If I knew The 400 Blows better I could probably make some comparisons other than the obvious, a little boy making what sense he can of the world, the black and white photography that seems almost timeless. How Green Was My Valley also came to mind as what seemed like episodic elements, not really subplot, were developed, especially in the depiction of confounding first-love with "the wee girl." There are moments where we are treated to splashes of color when Buddy is carried away by movies and theater, recalling elements of Cinema Paradiso

Music is almost all provided by local-boy-made-good Van Morrison, and fits neatly enough even if it may be at times anachronistic. Two exceptions occur, one where music plays over a sequence of mob violence, maybe because Branagh felt the imagery needed softening so as not to disrupt things too brutally, which I found disappointing; and the other where Buddy sees his parents - probably the most winsome mom and dad ever on film - seem to reenact their courtship to "Everlasting Love." 

Buddy is played by Jude Hill, and his expressive face gets a lot of one-shot time. Talented child actors are not rare, but they are always charming and Jude brings to mind our first sightings of Jerry Mathers and Ronny Howard. His mother is played by the very watchable and quite stylish Caitríona Balfe, who brings to mind Laura Petrie as we might see her if she were pushed to her limits, and she is every bit as sympathetic as that analogy suggests.
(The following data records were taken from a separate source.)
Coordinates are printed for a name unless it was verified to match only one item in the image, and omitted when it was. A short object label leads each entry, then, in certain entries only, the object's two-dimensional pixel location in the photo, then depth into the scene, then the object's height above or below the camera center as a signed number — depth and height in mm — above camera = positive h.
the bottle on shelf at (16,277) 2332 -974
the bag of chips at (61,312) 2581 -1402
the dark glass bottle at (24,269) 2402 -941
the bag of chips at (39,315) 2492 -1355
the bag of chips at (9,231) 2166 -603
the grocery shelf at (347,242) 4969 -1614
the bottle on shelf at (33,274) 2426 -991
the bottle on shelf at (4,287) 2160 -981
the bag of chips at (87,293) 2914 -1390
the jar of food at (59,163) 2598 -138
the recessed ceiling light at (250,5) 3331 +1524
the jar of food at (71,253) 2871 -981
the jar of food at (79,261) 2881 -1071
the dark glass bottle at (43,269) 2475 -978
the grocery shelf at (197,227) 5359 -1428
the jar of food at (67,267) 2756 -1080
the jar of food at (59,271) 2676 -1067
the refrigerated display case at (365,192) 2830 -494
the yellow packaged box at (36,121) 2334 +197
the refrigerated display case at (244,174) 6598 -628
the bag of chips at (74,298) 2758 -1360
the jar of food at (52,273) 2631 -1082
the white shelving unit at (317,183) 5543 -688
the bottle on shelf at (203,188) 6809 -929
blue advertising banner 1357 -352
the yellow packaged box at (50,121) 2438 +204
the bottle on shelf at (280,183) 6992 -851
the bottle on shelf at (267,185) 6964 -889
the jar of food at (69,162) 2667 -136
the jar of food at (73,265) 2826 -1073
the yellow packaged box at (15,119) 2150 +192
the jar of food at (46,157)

Dad is played by Jamie Dornan, a movie star handsome Pa who provides an example of goodness and bravery worthy of his family's admiration. Judi Dench and Ciarán Hinds play Buddy's paternal grandparents, and they provide most of the more touching moments, managing to stop short of sentimentality. Add some often stunning photography and very realistic sets and there is very little to dislike. 

The ending came too quicky for me, but that's better than going on too long. Branagh ends rather than begins the movie with a written dedication, all the more moving, given what we have seen, for it's sincerity.